Philippe Destatte, directeur général de l'Institut Destrée. © belga image

« On demande de voir loin alors que le futur n’existe pas »

Directeur général de l’Institut Destrée, l’historien et prospectiviste Philippe Destatte relève l’extrême complexité d’agir par avance en fonction de ce qui est imaginé et de s’accorder sur la priorité d’enjeux non encore visualisables.

« Gouverner, c’est prévoir », est-ce trop exiger de nos gouvernants?

Anticiper signifie imaginer puis agir avant que les événements ou les actions ne surviennent, c’est donc passer à l’acte en fonction de ce qui est imaginé. C’est dire l’extrême complexité du processus et si notre rapport à l’avenir est difficile. La maxime s’accommode mal de cette logique de complexité. Elle renvoie aussi à la responsabilité individuelle. Jeter la pierre au politique, c’est un peu facile et abusif. Il appartient à chacun de se gouverner et donc de prévoir. Or, nous sommes constamment pris en défaut d’anticipation dans notre vie au quotidien.

L’ avenir est donc voué à nous échapper continuellement?

La difficulté face au futur est triple. On nous demande de voir loin alors qu’en réalité le futur n’existe pas puisqu’il n’est ni écrit ni déterminé. On nous demande aussi de voir large alors que les prévisions ne portent jamais que sur un nombre limité de variables, même à l’heure du big data. Nous nous trouvons face à des systèmes complexes qui sont au coeur d’un enchevêtrement d’événements improbables qui, tous, connaissent des émergences et des apparitions soudaines liées aux relations entre acteurs et facteurs au sein du système. Je dois donc m’accommoder de la complexité sans jamais pouvoir la réduire. Enfin, face à des systèmes aussi complexes que le monde, mes outils de connaissance sont limités.
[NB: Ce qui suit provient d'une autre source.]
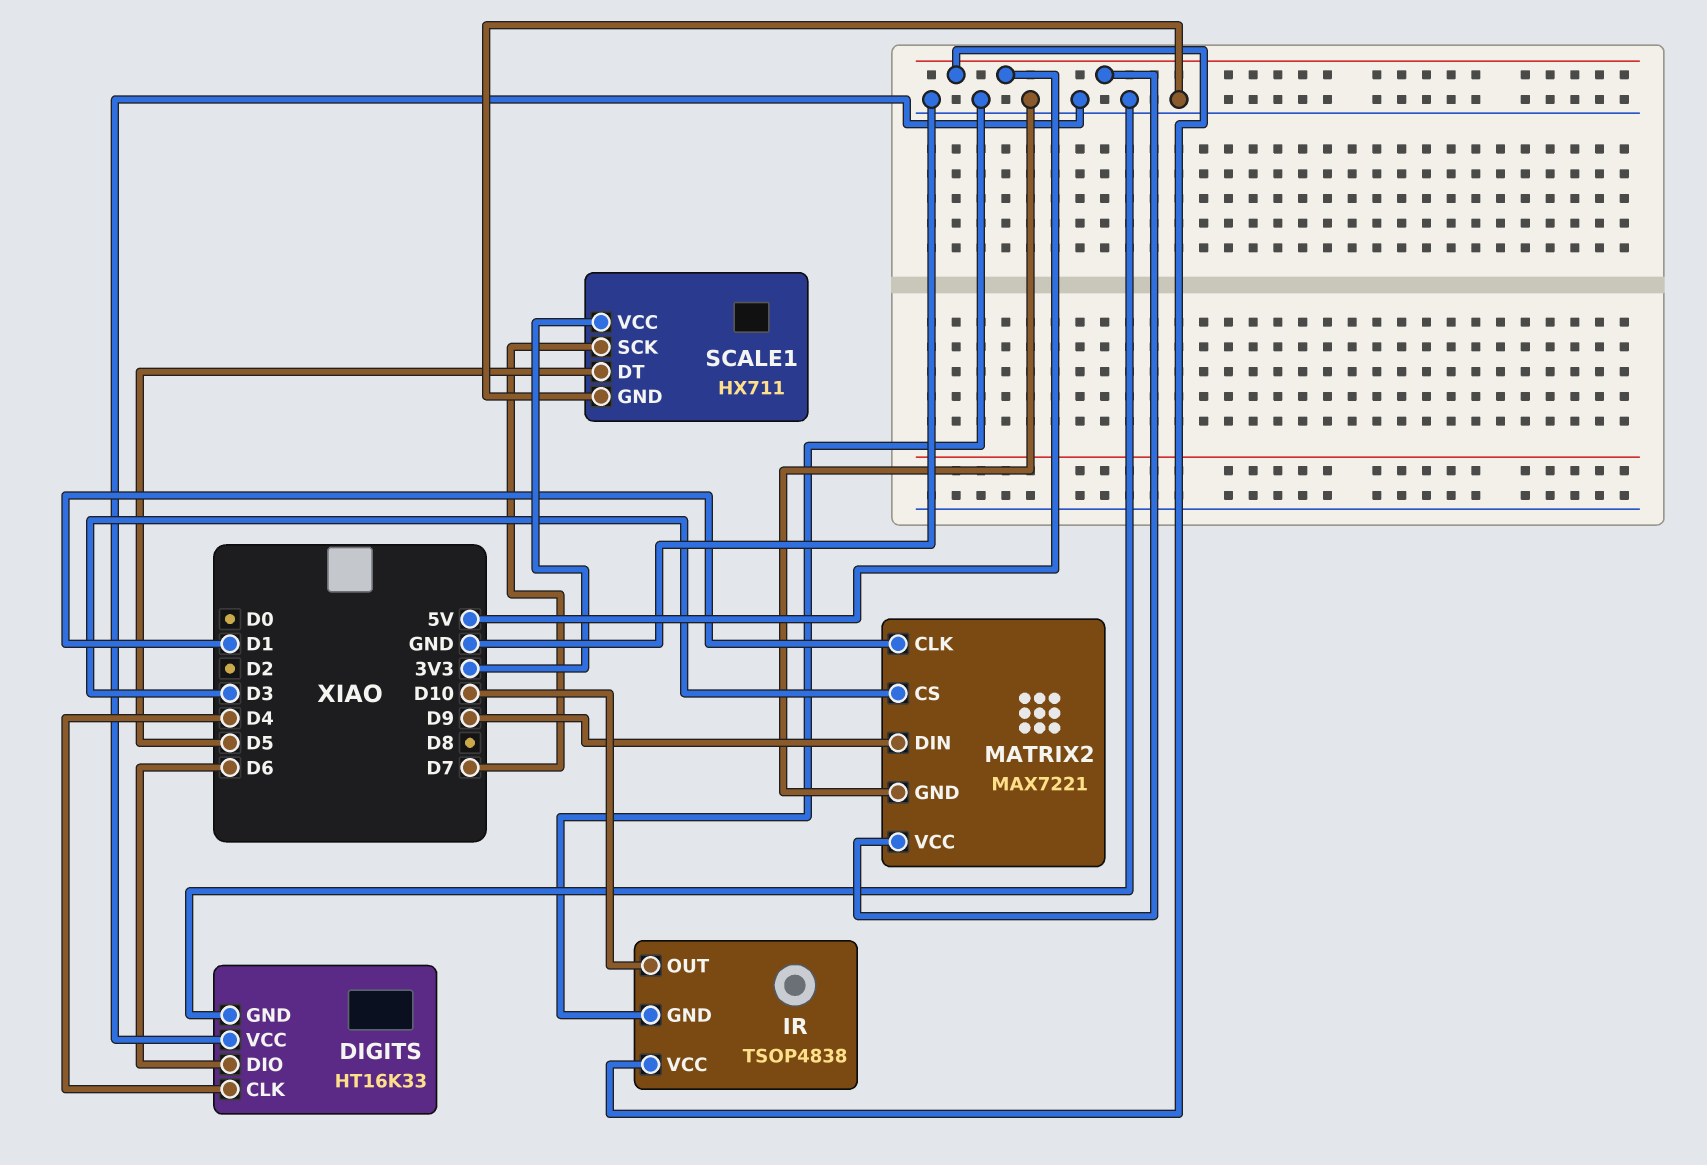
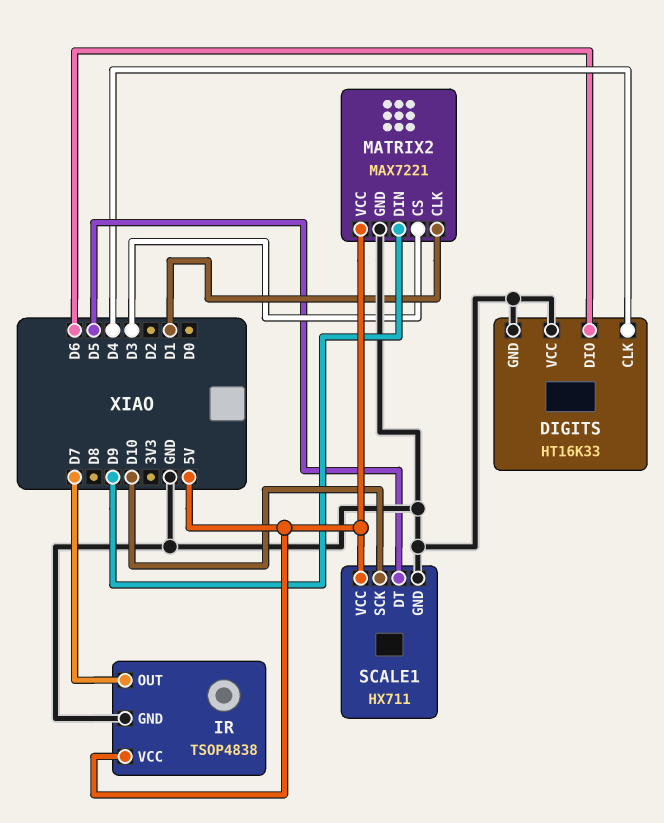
IR pin OUT: D10 -> D7
SCALE1 pin SCK: D7 -> D10
SCALE1 pin VCC: 3V3 -> 5V

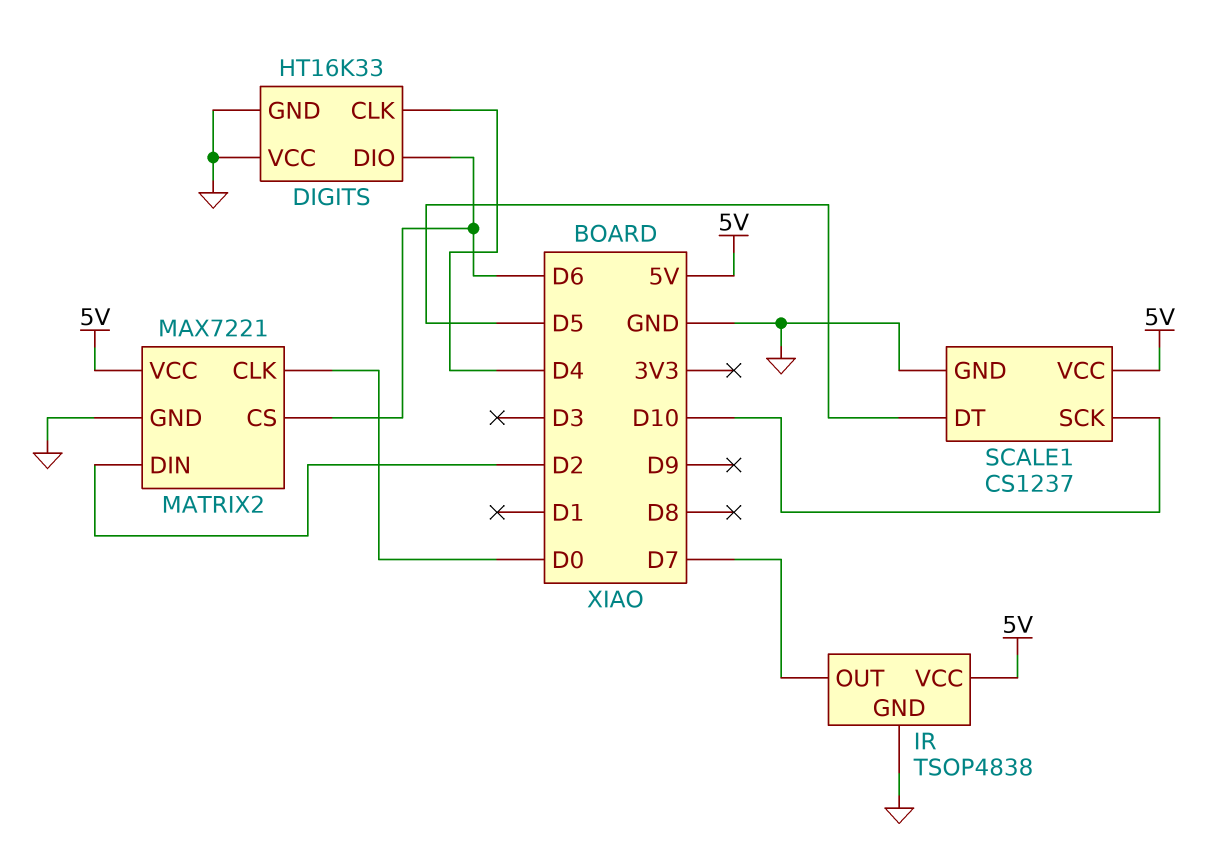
MATRIX2 pin CLK: D1 -> D0
MATRIX2 pin CS: D3 -> D6
MATRIX2 pin DIN: D9 -> D2
SCALE1: HX711 -> CS1237

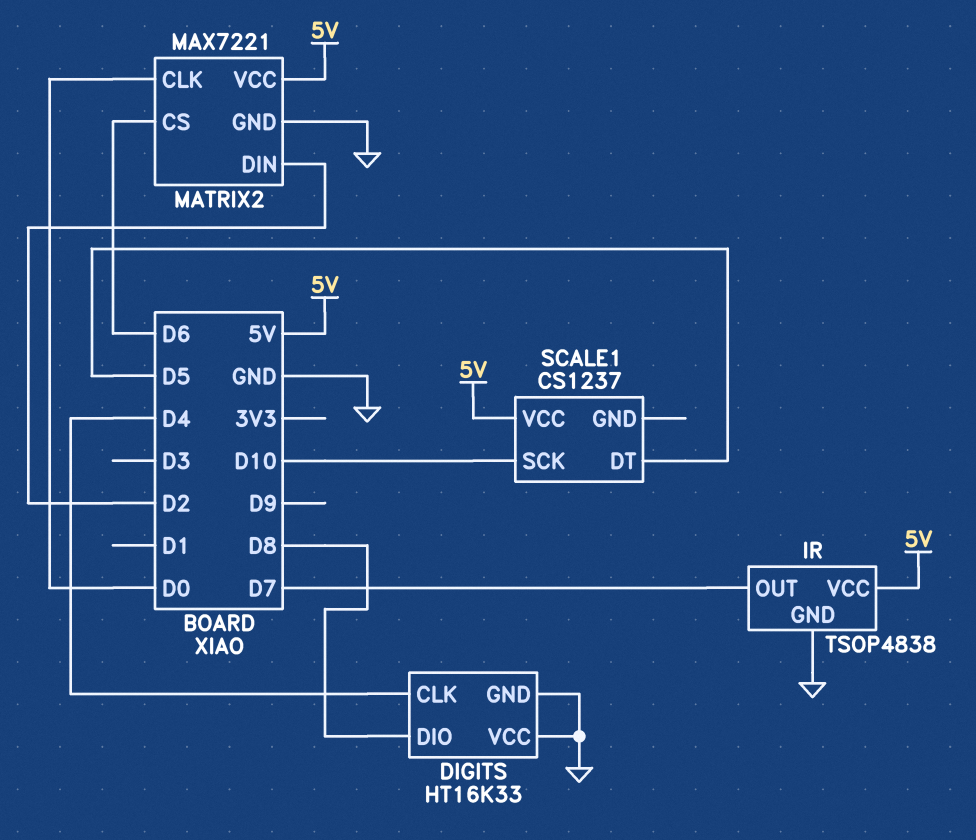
DIGITS pin DIO: D6 -> D8
SCALE1 pin GND: GND -> none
Dans notre cadre culturel, mental, intellectuel, scientifique, social et politique, l’approche qui nous fait passer de la question « que va-t-il advenir? » à la question « que peut-il advenir? » et donc à « que se passe-t-il si? », cette approche n’est pas favorisée.

Le dirigeant politique se dit: ne va-t-on pas me reprocher d’ouvrir des chantiers qui peuvent ne pas paraître urgents?

Cela laisse les dirigeants politiques démunis, voire désemparés face aux peurs du lendemain?

Le dirigeant politique est confronté aux questions centrales de l’ appropriation, de la légitimité et de l’ acceptabilité d’une décision qui se prend au bout d’un processus de dialogue et de négociation avec de multiples interlocuteurs. Le citoyen n’est pas nécessairement prêt à accepter des dépenses de l’Etat pour appréhender des problèmes qu’il ne visualise pas encore. Comme saint Thomas, tant qu’on ne voit pas, on n’y croit pas. Un « Stop béton »? La population wallonne n’est pas nécessairement prête à entendre ce que le politique a à lui dire à ce sujet. Pour l’expert comme pour l’élu, il ne suffit donc pas de dire, il faut prouver scientifiquement, éviter le déni car le lien à l’émotionnel peut être grand. Il ne faut pas négliger le rôle considérable joué par le facteur médiatique. On a longtemps cru qu’une pandémie était un risque acceptable comme dans les années 1960 avec la grippe de Hong Kong (NDLR: au moins un million de morts dans le monde de 1968 à 1970) alors que la vision des victimes de la Covid-19 aux soins intensifs est insoutenable et accroît notre refus du nombre de morts. On se retrouve donc constamment dans la nécessité de s’accorder sur la priorité des enjeux. Construire un agenda politique sur une telle complexité n’est pas du tout évident et le dirigeant politique se dit: ne va-t-on pas me reprocher d’ouvrir des chantiers qui peuvent ne pas paraître urgents?

Comment gagner l’adhésion à un pari fait sur l’avenir?

Gouverner, c’est aussi rendre les choses intelligibles. Le monde politique ne prend pas assez la mesure de l’importance du facteur pédagogique. Il ne vient plus à la télévision s’adresser aux gens, droit dans les yeux, pour expliquer un enjeu qu’il est impératif de relever. Les communications gouvernementales ont disparu, ne subsistent plus que les allocutions télévisées du roi qui en vient ainsi à être le dernier acteur à communiquer encore par ce biais des valeurs aux citoyens.